Hello, sweet followers!
It’s Tuesday, and it’s time to bring you another interesting tidbit of word history!
Today’s word is “checkmate”.
Chess is the prototype of the “smart” game. When we think of a very intellectual, scheming person we more often than not picture them as playing chess in their spare time.
There’s good reason for this: this game, which originated in India around 250 AD, is easy to learn, but difficult to master. It requires deep thinking and a keen eye for opportunity, and it’s one of the most complex games we play (though not the most complex: that honour probably belongs to Go, invented in China before the 6th century BC. It is so complex, the number of possible board positions has been estimated at 10 to the 107th power. That’s 1000000000000000000000000000 times the number of atoms in the known universe! Chew on that a bit).

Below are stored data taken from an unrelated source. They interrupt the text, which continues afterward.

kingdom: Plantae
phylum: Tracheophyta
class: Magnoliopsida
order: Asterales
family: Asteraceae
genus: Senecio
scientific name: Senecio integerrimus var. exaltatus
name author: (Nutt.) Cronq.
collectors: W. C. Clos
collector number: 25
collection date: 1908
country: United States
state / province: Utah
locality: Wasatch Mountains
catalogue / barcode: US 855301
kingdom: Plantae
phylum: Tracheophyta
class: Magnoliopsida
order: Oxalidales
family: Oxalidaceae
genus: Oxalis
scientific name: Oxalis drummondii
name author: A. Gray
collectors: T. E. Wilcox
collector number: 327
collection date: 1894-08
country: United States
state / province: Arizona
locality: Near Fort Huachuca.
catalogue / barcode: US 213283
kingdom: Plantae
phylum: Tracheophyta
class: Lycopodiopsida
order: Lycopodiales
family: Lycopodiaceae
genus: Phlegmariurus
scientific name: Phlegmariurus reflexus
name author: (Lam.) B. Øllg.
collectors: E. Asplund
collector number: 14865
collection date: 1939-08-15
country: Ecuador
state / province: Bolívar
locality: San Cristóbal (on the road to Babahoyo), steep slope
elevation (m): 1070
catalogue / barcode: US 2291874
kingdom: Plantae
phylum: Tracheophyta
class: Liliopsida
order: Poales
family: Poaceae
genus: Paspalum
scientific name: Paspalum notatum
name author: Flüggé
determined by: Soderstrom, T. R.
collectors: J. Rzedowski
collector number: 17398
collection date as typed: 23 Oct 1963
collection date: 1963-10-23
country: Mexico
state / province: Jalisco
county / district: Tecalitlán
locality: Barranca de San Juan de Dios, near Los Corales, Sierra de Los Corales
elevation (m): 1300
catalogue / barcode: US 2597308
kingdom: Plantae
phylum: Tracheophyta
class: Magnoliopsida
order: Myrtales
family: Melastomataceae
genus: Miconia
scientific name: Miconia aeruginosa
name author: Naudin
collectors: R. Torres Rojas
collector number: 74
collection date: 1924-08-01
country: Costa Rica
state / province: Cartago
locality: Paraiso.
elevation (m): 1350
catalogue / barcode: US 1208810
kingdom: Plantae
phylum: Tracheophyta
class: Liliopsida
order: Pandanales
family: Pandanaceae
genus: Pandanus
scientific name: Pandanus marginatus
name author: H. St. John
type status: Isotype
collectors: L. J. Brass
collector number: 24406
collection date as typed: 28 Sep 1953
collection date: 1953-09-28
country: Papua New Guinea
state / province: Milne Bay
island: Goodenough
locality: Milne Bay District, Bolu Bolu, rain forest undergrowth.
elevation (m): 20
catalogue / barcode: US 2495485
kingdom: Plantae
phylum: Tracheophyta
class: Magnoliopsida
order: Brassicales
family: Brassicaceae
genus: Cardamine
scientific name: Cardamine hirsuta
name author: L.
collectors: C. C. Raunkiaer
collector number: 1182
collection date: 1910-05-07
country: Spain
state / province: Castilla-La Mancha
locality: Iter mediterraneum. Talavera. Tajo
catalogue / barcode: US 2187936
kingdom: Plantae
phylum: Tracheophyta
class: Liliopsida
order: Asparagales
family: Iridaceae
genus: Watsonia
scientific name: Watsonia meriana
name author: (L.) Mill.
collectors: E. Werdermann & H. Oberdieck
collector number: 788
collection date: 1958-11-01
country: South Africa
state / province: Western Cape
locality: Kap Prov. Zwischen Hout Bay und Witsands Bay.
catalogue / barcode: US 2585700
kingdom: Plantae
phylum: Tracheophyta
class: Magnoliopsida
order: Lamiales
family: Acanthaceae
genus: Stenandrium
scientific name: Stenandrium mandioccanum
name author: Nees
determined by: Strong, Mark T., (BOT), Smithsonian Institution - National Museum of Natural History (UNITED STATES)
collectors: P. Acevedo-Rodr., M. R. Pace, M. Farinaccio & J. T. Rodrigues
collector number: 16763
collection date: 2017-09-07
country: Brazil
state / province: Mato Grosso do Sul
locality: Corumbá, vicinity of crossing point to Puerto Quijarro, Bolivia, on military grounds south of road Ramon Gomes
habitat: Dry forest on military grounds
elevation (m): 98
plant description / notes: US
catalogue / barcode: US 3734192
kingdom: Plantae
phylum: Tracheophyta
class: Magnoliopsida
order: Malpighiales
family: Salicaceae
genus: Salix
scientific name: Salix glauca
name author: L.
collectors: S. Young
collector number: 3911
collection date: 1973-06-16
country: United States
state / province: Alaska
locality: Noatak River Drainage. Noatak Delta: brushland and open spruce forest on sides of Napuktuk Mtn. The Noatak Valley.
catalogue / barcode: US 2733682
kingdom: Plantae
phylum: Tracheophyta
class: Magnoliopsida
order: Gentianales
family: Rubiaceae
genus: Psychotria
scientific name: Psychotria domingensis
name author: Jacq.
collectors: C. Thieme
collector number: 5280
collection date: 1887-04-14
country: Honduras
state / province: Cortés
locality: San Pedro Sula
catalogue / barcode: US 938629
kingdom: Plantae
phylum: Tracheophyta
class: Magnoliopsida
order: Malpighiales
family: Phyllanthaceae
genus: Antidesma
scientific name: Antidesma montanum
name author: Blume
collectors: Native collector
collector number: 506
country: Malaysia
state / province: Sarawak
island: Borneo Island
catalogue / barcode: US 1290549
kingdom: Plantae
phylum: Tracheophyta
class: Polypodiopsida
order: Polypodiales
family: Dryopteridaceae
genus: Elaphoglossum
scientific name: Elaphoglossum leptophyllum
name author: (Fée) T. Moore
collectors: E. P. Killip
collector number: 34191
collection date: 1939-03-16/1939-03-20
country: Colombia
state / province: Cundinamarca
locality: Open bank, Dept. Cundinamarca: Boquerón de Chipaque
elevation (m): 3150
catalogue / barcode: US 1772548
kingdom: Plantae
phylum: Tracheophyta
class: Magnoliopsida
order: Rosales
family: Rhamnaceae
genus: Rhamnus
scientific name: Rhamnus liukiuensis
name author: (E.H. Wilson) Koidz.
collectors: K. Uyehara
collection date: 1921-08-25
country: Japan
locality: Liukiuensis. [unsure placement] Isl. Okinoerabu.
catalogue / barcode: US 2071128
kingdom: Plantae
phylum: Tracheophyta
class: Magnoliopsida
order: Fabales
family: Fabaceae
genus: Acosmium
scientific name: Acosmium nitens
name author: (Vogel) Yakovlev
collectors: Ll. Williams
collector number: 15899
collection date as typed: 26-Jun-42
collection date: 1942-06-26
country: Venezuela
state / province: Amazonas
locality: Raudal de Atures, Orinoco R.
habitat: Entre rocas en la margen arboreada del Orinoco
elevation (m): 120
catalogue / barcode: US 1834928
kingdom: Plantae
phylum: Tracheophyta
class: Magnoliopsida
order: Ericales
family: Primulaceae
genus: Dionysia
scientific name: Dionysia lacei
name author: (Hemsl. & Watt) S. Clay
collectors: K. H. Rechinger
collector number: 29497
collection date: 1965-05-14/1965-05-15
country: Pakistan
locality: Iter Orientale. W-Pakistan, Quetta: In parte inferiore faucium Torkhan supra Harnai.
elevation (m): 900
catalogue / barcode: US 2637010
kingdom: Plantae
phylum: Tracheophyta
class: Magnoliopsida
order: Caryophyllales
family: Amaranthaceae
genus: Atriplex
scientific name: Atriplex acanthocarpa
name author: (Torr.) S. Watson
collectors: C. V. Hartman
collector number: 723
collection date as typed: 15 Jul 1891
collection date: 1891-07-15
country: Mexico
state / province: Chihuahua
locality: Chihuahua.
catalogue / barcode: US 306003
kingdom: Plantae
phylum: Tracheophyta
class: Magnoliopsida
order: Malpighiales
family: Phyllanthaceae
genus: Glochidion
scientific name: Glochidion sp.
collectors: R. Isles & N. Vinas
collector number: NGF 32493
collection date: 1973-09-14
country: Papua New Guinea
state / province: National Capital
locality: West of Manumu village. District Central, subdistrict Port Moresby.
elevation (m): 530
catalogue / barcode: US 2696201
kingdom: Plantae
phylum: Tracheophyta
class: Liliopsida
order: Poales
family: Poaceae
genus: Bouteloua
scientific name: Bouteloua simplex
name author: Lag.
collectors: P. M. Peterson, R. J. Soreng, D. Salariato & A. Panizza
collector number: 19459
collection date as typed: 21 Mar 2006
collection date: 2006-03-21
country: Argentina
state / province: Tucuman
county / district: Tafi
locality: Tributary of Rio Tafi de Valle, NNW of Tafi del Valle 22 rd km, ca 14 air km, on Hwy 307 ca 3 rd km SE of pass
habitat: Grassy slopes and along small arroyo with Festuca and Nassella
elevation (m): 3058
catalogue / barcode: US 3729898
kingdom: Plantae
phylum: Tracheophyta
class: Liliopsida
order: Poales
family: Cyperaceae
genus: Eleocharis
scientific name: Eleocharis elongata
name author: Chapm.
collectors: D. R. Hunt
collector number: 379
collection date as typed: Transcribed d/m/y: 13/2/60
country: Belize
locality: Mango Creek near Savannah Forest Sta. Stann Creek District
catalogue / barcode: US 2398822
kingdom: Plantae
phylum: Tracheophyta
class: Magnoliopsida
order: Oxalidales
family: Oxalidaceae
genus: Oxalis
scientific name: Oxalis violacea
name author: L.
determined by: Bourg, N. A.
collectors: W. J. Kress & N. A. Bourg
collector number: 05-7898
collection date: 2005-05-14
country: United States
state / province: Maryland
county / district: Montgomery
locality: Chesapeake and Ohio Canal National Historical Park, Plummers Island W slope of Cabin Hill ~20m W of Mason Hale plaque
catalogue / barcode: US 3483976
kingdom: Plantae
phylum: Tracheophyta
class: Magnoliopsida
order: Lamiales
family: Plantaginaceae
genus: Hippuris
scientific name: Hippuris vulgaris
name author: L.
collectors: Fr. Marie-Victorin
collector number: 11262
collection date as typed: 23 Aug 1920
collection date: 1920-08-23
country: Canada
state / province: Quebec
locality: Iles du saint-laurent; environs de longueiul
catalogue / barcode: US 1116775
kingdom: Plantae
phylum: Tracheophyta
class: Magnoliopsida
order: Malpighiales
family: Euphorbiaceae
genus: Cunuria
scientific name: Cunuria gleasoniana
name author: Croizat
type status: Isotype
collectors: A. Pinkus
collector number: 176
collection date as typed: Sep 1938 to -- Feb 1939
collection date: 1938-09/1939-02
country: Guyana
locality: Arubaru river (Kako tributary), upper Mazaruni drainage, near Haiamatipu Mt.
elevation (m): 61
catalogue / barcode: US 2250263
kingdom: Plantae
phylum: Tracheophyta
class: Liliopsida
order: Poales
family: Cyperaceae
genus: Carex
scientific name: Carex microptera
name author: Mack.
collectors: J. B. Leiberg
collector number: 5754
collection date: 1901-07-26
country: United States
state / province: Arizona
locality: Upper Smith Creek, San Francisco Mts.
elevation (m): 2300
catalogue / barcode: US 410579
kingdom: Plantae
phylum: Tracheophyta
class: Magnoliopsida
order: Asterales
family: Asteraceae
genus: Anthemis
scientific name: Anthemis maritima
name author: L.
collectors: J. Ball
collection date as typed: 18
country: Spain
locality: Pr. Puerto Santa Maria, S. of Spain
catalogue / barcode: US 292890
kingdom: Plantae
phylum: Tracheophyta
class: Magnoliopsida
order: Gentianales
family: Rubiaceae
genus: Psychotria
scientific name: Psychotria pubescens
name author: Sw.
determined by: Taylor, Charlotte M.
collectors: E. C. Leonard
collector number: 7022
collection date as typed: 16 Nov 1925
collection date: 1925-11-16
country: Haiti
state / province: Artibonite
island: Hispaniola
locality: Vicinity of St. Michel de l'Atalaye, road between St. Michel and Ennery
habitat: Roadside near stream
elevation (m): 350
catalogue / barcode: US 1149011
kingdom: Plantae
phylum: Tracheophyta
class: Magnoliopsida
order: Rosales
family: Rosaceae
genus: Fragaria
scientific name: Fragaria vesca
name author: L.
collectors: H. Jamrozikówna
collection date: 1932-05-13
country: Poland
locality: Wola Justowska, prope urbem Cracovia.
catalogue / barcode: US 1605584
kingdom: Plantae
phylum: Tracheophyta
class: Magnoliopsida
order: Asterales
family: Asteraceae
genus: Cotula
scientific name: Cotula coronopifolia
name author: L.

From India, the game made its way along the caravan routes to Persia, from where it reached us.
Everybody knows the word that signals victory in a chess match: “checkmate”. It’s become almost synonymous with intellectual victory: you’ve seen it pronounced by detectives and supervillains alike in many movies and books.
But it is a peculiar word, isn’t it? Why “check”? And why “mate”? Are you inviting your friends to take a look at the sick winning move you just pulled?
Well, no. The word comes to us from Old French “eschec mat”, which itself comes from the Persian phrase “shah mat”, meaning “the king is dead”, the ultimate winning condition in chess.